Soup made with seasonal ingredients

Spring pea soup

Spring soup is a soup made with ingredients that are only in season for a short period during spring. Although asparagus largely characterizes spring soup, spring soup may include just about any spring vegetable added to a broth, chowder, or bisque. Spring soup is popular largely because it includes fresh ingredients not seen for a while by the consumer.

==Characteristics==
Where winter soups are hearty to "warm and fortify", spring soups aim to celebrate "new skies and freshness" by being "delicate and light, pretty and promising." Spring soups need lighter, brighter tastes and textures than their winter counterparts. A reason for this is that spring soups "capture the essence of the season in a clean-tasting, refreshing broth that showcases the pure flavors" of its ingredients.
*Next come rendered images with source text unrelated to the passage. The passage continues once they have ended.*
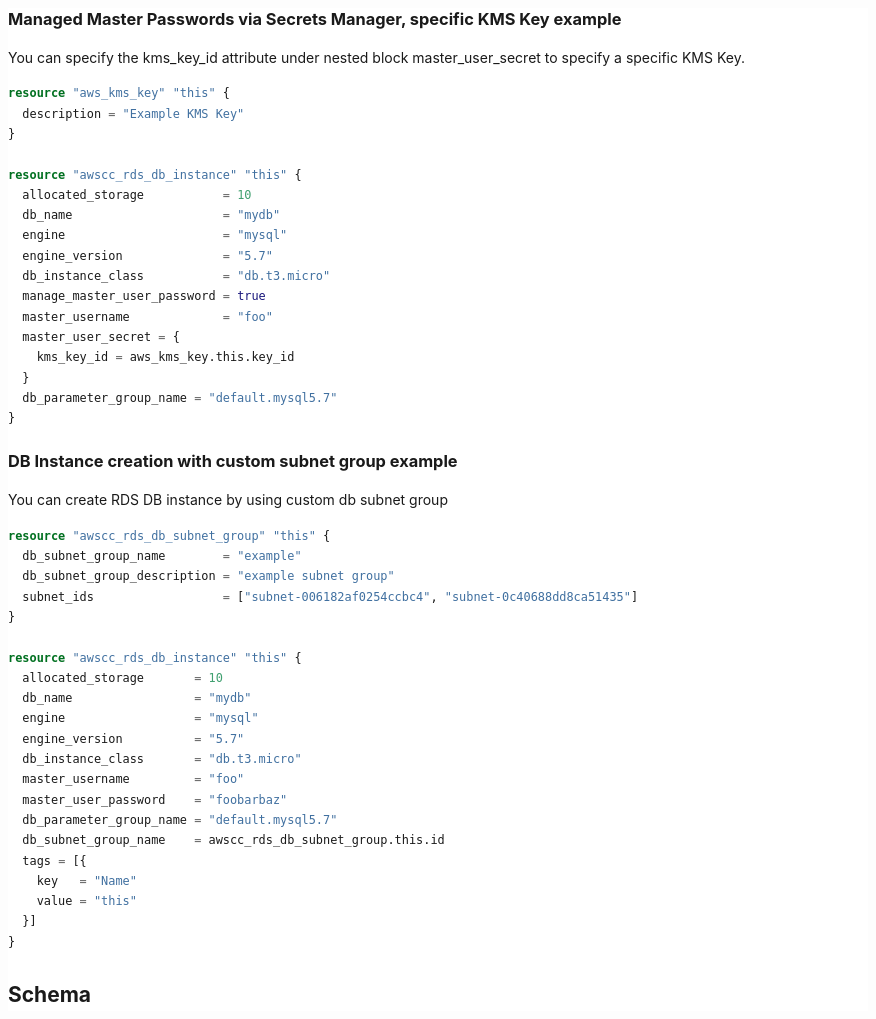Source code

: ### Managed Master Passwords via Secrets Manager, specific KMS Key example
You can specify the kms_key_id attribute under nested block master_user_secret to specify a specific KMS Key.
```terraform
resource "aws_kms_key" "this" {
  description = "Example KMS Key"
}

resource "awscc_rds_db_instance" "this" {
  allocated_storage           = 10
  db_name                     = "mydb"
  engine                      = "mysql"
  engine_version              = "5.7"
  db_instance_class           = "db.t3.micro"
  manage_master_user_password = true
  master_username             = "foo"
  master_user_secret = {
    kms_key_id = aws_kms_key.this.key_id
  }
  db_parameter_group_name = "default.mysql5.7"
}
```

### DB Instance creation with custom subnet group example
You can create RDS DB instance by using custom db subnet group
```terraform
resource "awscc_rds_db_subnet_group" "this" {
  db_subnet_group_name        = "example"
  db_subnet_group_description = "example subnet group"
  subnet_ids                  = ["subnet-006182af0254ccbc4", "subnet-0c40688dd8ca51435"]
}

resource "awscc_rds_db_instance" "this" {
  allocated_storage       = 10
  db_name                 = "mydb"
  engine                  = "mysql"
  engine_version          = "5.7"
  db_instance_class       = "db.t3.micro"
  master_username         = "foo"
  master_user_password    = "foobarbaz"
  db_parameter_group_name = "default.mysql5.7"
  db_subnet_group_name    = awscc_rds_db_subnet_group.this.id
  tags = [{
    key   = "Name"
    value = "this"
  }]
}
```


## Schema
Ingredients used in spring soup include a purée of pea, asparagus, rapini, and fennel, with asparagus being considered the quintessential spring vegetable to largely characterize spring soup. Spring soups typically show a subtle green color to reflect spring.

==History==
In 1828, The British Almanac provided housekeepers' information to add spring soup to a July menu. In 1896, the Holland Society of New York published a spring soup recipe that included amontillado, olives, almonds, chicken, and radishes. In 1898, spring soup was defined as a soup having a stock with any spring vegetables added that have first been parboiled in water, with the soup often colored with caramel.